* _What is being asked_:
Would you reproduce, word for word, only the lines running from the top of the data through the line containing "das Nações Unidas?\\", and none of the pictures?

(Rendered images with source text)
====================
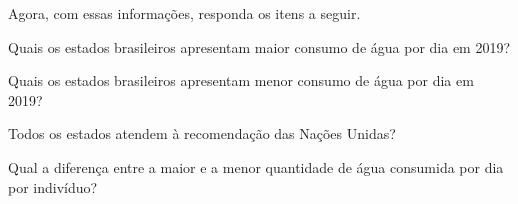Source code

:Agora, com essas informações, responda os itens a seguir. 

\begin{escolha}
\item Quais os estados brasileiros apresentam maior consumo de água por dia em 2019?\\

\item Quais os estados brasileiros apresentam menor consumo de água por dia em 2019?\\

\item Todos os estados atendem à recomendação das Nações Unidas?\\

\item Qual a diferença entre a maior e a menor quantidade de água consumida por dia por indivíduo?\\
\end{escolha}

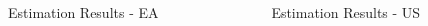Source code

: \documentclass[final]{beamer}
\begin{document}
\begin{frame}
\begin{columns}[t]
\begin{column}{.53 \linewidth}
\begin{columns}[c]
\begin{column}{.48 \linewidth}
\begin{block}{Estimation Results - EA}
\end{block}%

\end{column}%

\begin{column}{.48 \linewidth}%

\begin{block}{Estimation Results - US}%


\end{block}
\end{column}
\end{columns}
\end{column}
\end{columns}
\end{frame}
\end{document}
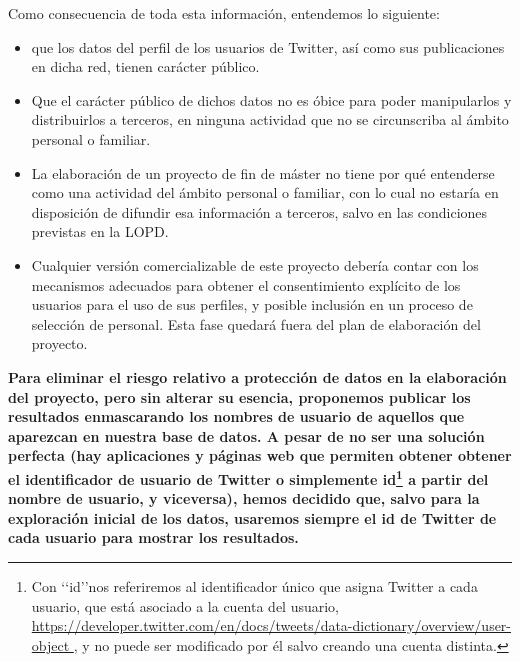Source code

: Como consecuencia de toda esta información, entendemos lo siguiente:
\begin{itemize}
\item que los datos del perfil de los usuarios de Twitter, así como sus publicaciones en dicha red,
tienen carácter público.
\item Que el carácter público de dichos datos no es óbice para poder manipularlos y distribuirlos
a terceros, en ninguna actividad que no se circunscriba al ámbito personal o familiar.
\item La elaboración de un proyecto de fin de máster no tiene por qué entenderse como una 
actividad del ámbito personal o familiar, con lo cual no estaría en disposición de difundir esa información
a terceros, salvo en las condiciones previstas en la LOPD.
\item Cualquier versión comercializable de este proyecto debería contar con los mecanismos
adecuados para obtener el consentimiento explícito de los usuarios para el uso de sus perfiles, 
y posible inclusión en un proceso de selección de personal. Esta fase quedará fuera del plan de elaboración
del proyecto.
\end{itemize}
{\bf\color{oblue}
Para eliminar el riesgo relativo a protección de datos en la elaboración del proyecto, 
pero sin alterar su esencia, proponemos publicar los resultados enmascarando los nombres 
de usuario de aquellos que aparezcan en nuestra base de datos. A pesar de no ser una solución
perfecta (hay aplicaciones y páginas web que permiten obtener obtener el identificador de usuario
de Twitter o simplemente id\footnote{Con \lq\lq id\rq\rq nos referiremos al identificador único 
que asigna Twitter a cada usuario, que está asociado a la cuenta del usuario, \url{https://developer.twitter.com/en/docs/tweets/data-dictionary/overview/user-object },
y no puede ser modificado por él salvo creando una cuenta distinta.}
a partir del nombre de usuario, y viceversa), hemos decidido que, salvo 
para la exploración inicial de los datos, usaremos siempre el id de Twitter de
cada usuario para mostrar los resultados. }

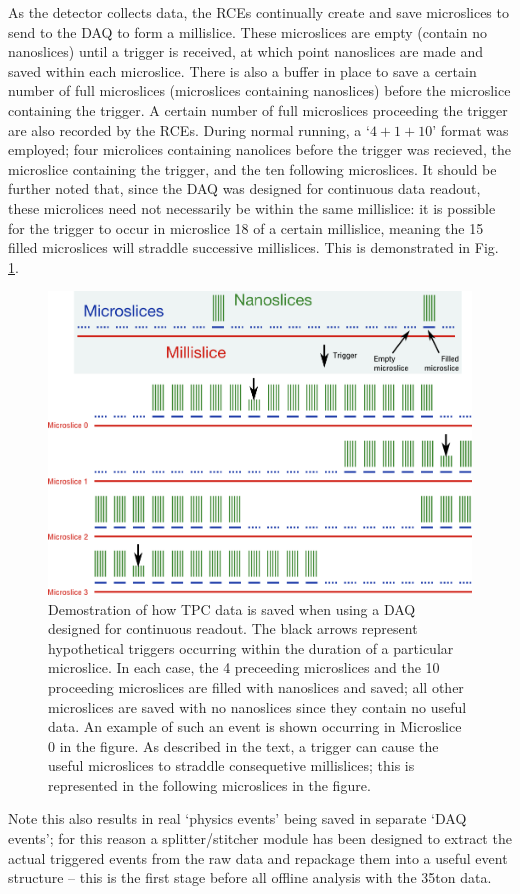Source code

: As the detector collects data, the RCEs continually create and save microslices to send to the DAQ to form a millislice.  These microslices are empty (contain no nanoslices) until a trigger is received, at which point nanoslices are made and saved within each microslice.  There is also a buffer in place to save a certain number of full microslices (microslices containing nanoslices) before the microslice containing the trigger.  A certain number of full microslices proceeding the trigger are also recorded by the RCEs.  During normal running, a `$4+1+10$' format was employed; four microlices containing nanolices before the trigger was recieved, the microslice containing the trigger, and the ten following microslices.  It should be further noted that, since the DAQ was designed for continuous data readout, these microlices need not necessarily be within the same millislice: it is possible for the trigger to occur in microslice 18 of a certain millislice, meaning the 15 filled microslices will straddle successive millislices.  This is demonstrated in Fig. \ref{fig:MicrosliceTrigger}.

\begin{figure}[ht]
  \centering
  \includegraphics[width=16cm]{microsliceTrigger.png}
  \caption{Demostration of how TPC data is saved when using a DAQ designed for continuous readout.  The black arrows represent hypothetical triggers occurring within the duration of a particular microslice.  In each case, the 4 preceeding microslices and the 10 proceeding microslices are filled with nanoslices and saved; all other microslices are saved with no nanoslices since they contain no useful data.  An example of such an event is shown occurring in Microslice 0 in the figure.  As described in the text, a trigger can cause the useful microslices to straddle consequetive millislices; this is represented in the following microslices in the figure.}
  \label{fig:MicrosliceTrigger}
\end{figure}
Note this also results in real `physics events' being saved in separate `DAQ events'; for this reason a splitter/stitcher module has been designed to extract the actual triggered events from the raw data and repackage them into a useful event structure -- this is the first stage before all offline analysis with the 35ton data.

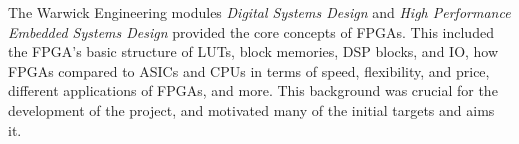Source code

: The Warwick Engineering modules \textit{Digital Systems Design} \cite{es3b2} and \textit{High Performance Embedded Systems Design} \cite{es3f1} provided the core concepts of FPGAs. This included the FPGA's basic structure of LUTs, block memories, DSP blocks, and IO, how FPGAs compared to ASICs and CPUs in terms of speed, flexibility, and price, different applications of FPGAs, and more. This background was crucial for the development of the project, and motivated many of the initial targets and aims it.


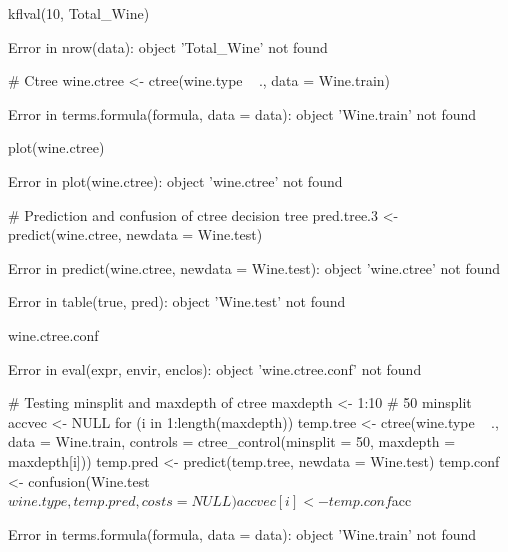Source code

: \documentclass[letterpaper]{article}\usepackage[]{graphicx}\usepackage[]{color}
\begin{document}
\begin{Schunk}
\begin{Sinput}
kflval(10, Total_Wine)
\end{Sinput}
\begin{Soutput}
Error in nrow(data): object 'Total_Wine' not found
\end{Soutput}
\begin{Sinput}
# Ctree
wine.ctree <- ctree(wine.type ~ ., data = Wine.train)
\end{Sinput}
\begin{Soutput}
Error in terms.formula(formula, data = data): object 'Wine.train' not found
\end{Soutput}
\begin{Sinput}
plot(wine.ctree)
\end{Sinput}
\begin{Soutput}
Error in plot(wine.ctree): object 'wine.ctree' not found
\end{Soutput}
\begin{Sinput}
# Prediction and confusion of ctree decision tree
pred.tree.3 <- predict(wine.ctree, newdata = Wine.test)
\end{Sinput}
\begin{Soutput}
Error in predict(wine.ctree, newdata = Wine.test): object 'wine.ctree' not found
\end{Soutput}
\begin{Soutput}
Error in table(true, pred): object 'Wine.test' not found
\end{Soutput}
\begin{Sinput}
wine.ctree.conf
\end{Sinput}
\begin{Soutput}
Error in eval(expr, envir, enclos): object 'wine.ctree.conf' not found
\end{Soutput}
\begin{Sinput}
# Testing minsplit and maxdepth of ctree
maxdepth <- 1:10
# 50 minsplit
accvec <- NULL
for (i in 1:length(maxdepth)) {
    temp.tree <- ctree(wine.type ~ ., data = Wine.train, controls = ctree_control(minsplit = 50, 
        maxdepth = maxdepth[i]))
    temp.pred <- predict(temp.tree, newdata = Wine.test)
    temp.conf <- confusion(Wine.test$wine.type, temp.pred, costs = NULL)
    accvec[i] <- temp.conf$acc
}
\end{Sinput}
\begin{Soutput}
Error in terms.formula(formula, data = data): object 'Wine.train' not found

\end{Soutput}
\end{Schunk}
\end{document}
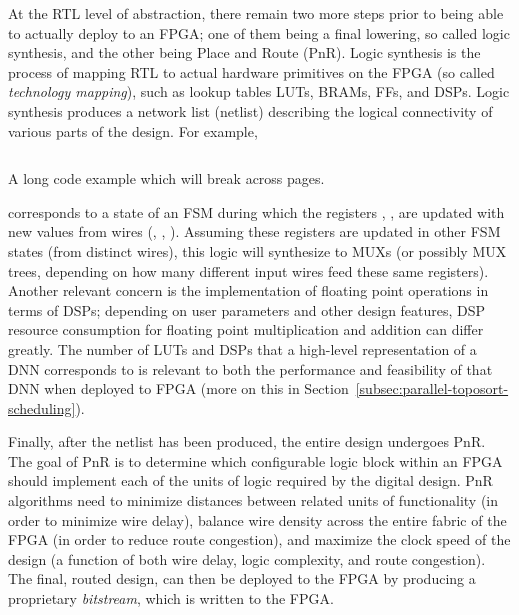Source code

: At the RTL level of abstraction, there remain two more steps prior to being able to actually deploy to an FPGA; one of them being a final lowering, so called logic synthesis, and the other being Place and Route (PnR).
Logic synthesis is the process of mapping RTL to actual hardware primitives on the FPGA (so called \emph{technology mapping}), such as lookup tables LUTs, BRAMs, FFs, and DSPs.
Logic synthesis produces a network list (netlist) describing the logical connectivity of various parts of the design.
For example,
\begin{longlisting}
	\inputminted{verilog}{sources/always.v}
	\caption[Long Code Example]{A long code example which will break across pages.}
	\label{lst:long}
\end{longlisting}
\noindent corresponds to a state of an FSM during which the registers , ,  are updated with new values from wires (, , ).
Assuming these registers are updated in other FSM states (from distinct wires), this logic will synthesize to MUXs (or possibly MUX trees, depending on how many different input wires feed these same registers).
Another relevant concern is the implementation of floating point operations in terms of DSPs; depending on user parameters and other design features, DSP resource consumption for floating point multiplication and addition can differ greatly.
The number of LUTs and DSPs that a high-level representation of a DNN corresponds to is relevant to both the performance and feasibility of that DNN when deployed to FPGA (more on this in Section~\ref{subsec:parallel-toposort-scheduling}).

Finally, after the netlist has been produced, the entire design undergoes PnR.
The goal of PnR is to determine which configurable logic block within an FPGA should implement each of the units of logic required by the digital design.
PnR algorithms need to minimize distances between related units of functionality (in order to minimize wire delay), balance wire density across the entire fabric of the FPGA (in order to reduce route congestion), and maximize the clock speed of the design (a function of both wire delay, logic complexity, and route congestion).
The final, routed design, can then be deployed to the FPGA by producing a proprietary \emph{bitstream}, which is written to the FPGA.

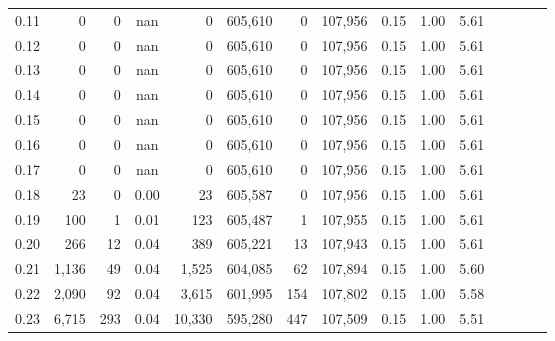 \begin{tabular}{rrrcrrrrrrrrrrr}
0.11 &       0 &      0 &                                        nan &        0 &  605,610 &        0 &  107,956 &  0.15 &  1.00 &                         5.61 \\
0.12 &       0 &      0 &                                        nan &        0 &  605,610 &        0 &  107,956 &  0.15 &  1.00 &                         5.61 \\
0.13 &       0 &      0 &                                        nan &        0 &  605,610 &        0 &  107,956 &  0.15 &  1.00 &                         5.61 \\
0.14 &       0 &      0 &                                        nan &        0 &  605,610 &        0 &  107,956 &  0.15 &  1.00 &                         5.61 \\
0.15 &       0 &      0 &                                        nan &        0 &  605,610 &        0 &  107,956 &  0.15 &  1.00 &                         5.61 \\
0.16 &       0 &      0 &                                        nan &        0 &  605,610 &        0 &  107,956 &  0.15 &  1.00 &                         5.61 \\
0.17 &       0 &      0 &                                        nan &        0 &  605,610 &        0 &  107,956 &  0.15 &  1.00 &                         5.61 \\
0.18 &      23 &      0 &                                       0.00 &       23 &  605,587 &        0 &  107,956 &  0.15 &  1.00 &                         5.61 \\
0.19 &     100 &      1 &                                       0.01 &      123 &  605,487 &        1 &  107,955 &  0.15 &  1.00 &                         5.61 \\
0.20 &     266 &     12 &                                       0.04 &      389 &  605,221 &       13 &  107,943 &  0.15 &  1.00 &                         5.61 \\
0.21 &   1,136 &     49 &                                       0.04 &    1,525 &  604,085 &       62 &  107,894 &  0.15 &  1.00 &                         5.60 \\
0.22 &   2,090 &     92 &                                       0.04 &    3,615 &  601,995 &      154 &  107,802 &  0.15 &  1.00 &                         5.58 \\
0.23 &   6,715 &    293 &                                       0.04 &   10,330 &  595,280 &      447 &  107,509 &  0.15 &  1.00 &                         5.51 \\

\end{tabular}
====================
* _Response to the task_:
Source code

:Agora, com essas informações, responda os itens a seguir. 

\begin{escolha}
\item Quais os estados brasileiros apresentam maior consumo de água por dia em 2019?\\

\item Quais os estados brasileiros apresentam menor consumo de água por dia em 2019?\\

\item Todos os estados atendem à recomendação das Nações Unidas?\\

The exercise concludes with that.